Managing Software Requirements the Agile Way
Fred Heath
Posted on August 19, 2020
My book, titled as above, has now been published. One of the reasons I'm writing about it here was that the dev.to community played a part in my book becoming a reality. Allow me to explain the how and why.
The problem
I've been working in software engineering for well over two decades. In the last 10 years or so, I've been working with agile processes and frameworks, such as Scrum, Scrumban and others. One of the things that always struck me with agile implementations was how lackadaisical their approach to capturing and managing requirements was. I went from a bureaucratic, documentation-laden, analysis-paralysis, waterfall cycle to a "let's write a user-story and have a chat about it", 'agile' approach. At first this seemed like a really cool, laid-back way of doing things. Over the years though, I started to realise how inefficient and ineffective this approach was.
User Stories as the foundation of a development and delivery cycle are dubious, for reasons too numerous to mention here (I describe them in the book). One of their many problems is that they don't help provide a Specification, that is a way of knowing how our software will realise the users' requirements. At best, a user story will have some acceptance criteria that the developers will use to verify their code output. However, the output is not the outcome. Just because our code produces an expected result does not mean we satisfied the user's need, nor that we helped them realise their goal. To achieve that we need to work the other way round: identify the stakeholders' goals, then the impact the stakeholders need to have on our system in pursuit of their goals and finally the system functionality which will realise that impact.
The light at the end of the tunnel (no it wasn't a train)

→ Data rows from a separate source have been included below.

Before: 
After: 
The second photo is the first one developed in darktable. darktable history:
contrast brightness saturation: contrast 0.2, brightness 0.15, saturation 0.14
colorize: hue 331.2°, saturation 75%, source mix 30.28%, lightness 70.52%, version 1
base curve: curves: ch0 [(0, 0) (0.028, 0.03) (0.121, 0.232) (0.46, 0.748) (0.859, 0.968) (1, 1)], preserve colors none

I found Behavior Driven Development (BDD) to be a great way to create specifications that can also be verified against the deployed software. BDD is centred around Features, so the big question became "How do I reliably create or derive valid Features based on the requirements?" This puzzled me for a long time until I came across Impact Mapping. Impact Mapping allowed me to answer the big question of What, Why, How and for Whom are we doing what we're doing (spoiler: the What part is our Features). It also provided a great way to bridge the gap between Requirements and Specifications.

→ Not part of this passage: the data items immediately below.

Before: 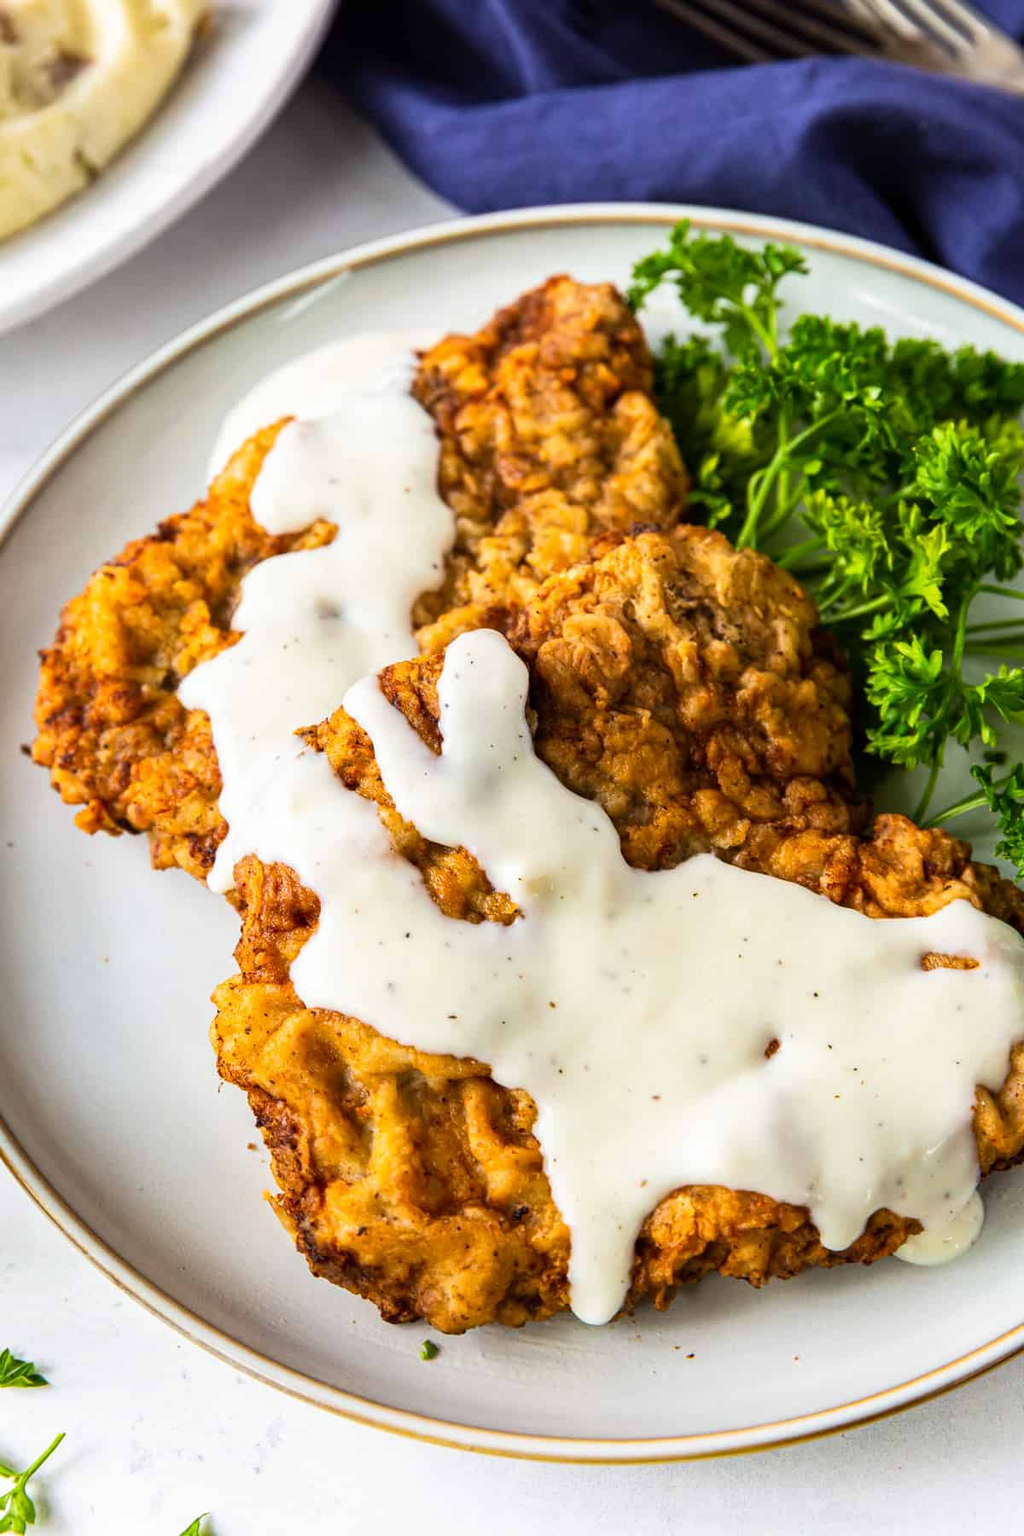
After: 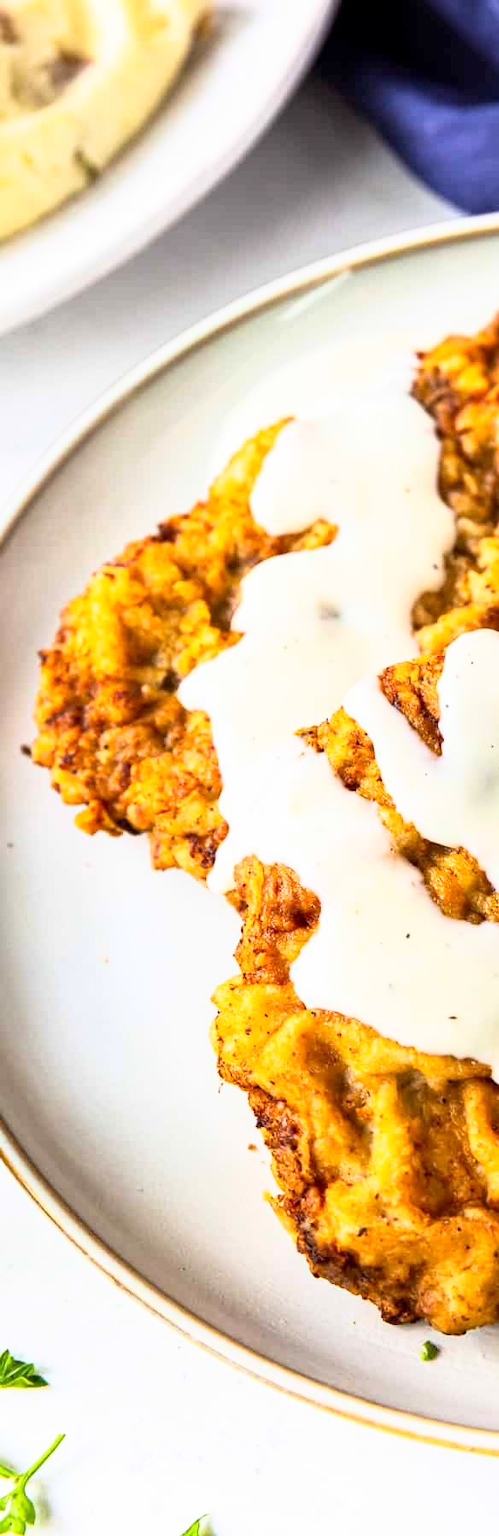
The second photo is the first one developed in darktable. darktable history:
exposure: black level correction 0.001, compensate highlight preservation false
crop and rotate: left 0.015%, top 0%, right 51.231%
base curve: curves: ch0 [(0, 0) (0.557, 0.834) (1, 1)]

After years of trial and error, I finally managed to refine a working methodology for capturing and modelling requirements, creating executable specifications for these requirements and delivering them within an agile process or method like Scrum or Kanban. So for the last couple of years I'd been thinking of putting all this knowledge down in a book but I never felt bold enough to go for it. Until last year.
The Post
In April 2019 I posted my thoughts on the user-story chaos in an article titled Enough with the User Stories already! It became my most read post here on dev.to. It generated many comments and I also received a few emails creating conversation on some of the points in the article. It triggered my decision to write what I know and practice in a book, and set it free out in the wild.
The Book
So here comes the self-advertising part :) My book contains an end-to-end methodology for building the right software. It shows techniques, methods and tips for:
- Eliciting requirements from your Stakeholders
- Modelling requirements with Impact Mapping
- Defining behaviour in Features
- Writing verification code for your Features
- Creating a feature-based product backlog
- Deliver the right software within Scrum or Kanban
Along some established techniques like BDD and Impact Mapping, I also demonstrate some home-grown ones like parsing requirements with D3 and software delivery with Feature-first development. The book won't show you how to create software correctly, but I'm confident it will help you create and deliver the correct software ;)
The book is out on Packt Pub and Amazon. Hope you find it useful and thanks to everyone who's contributed to the user-story and requirements discussion.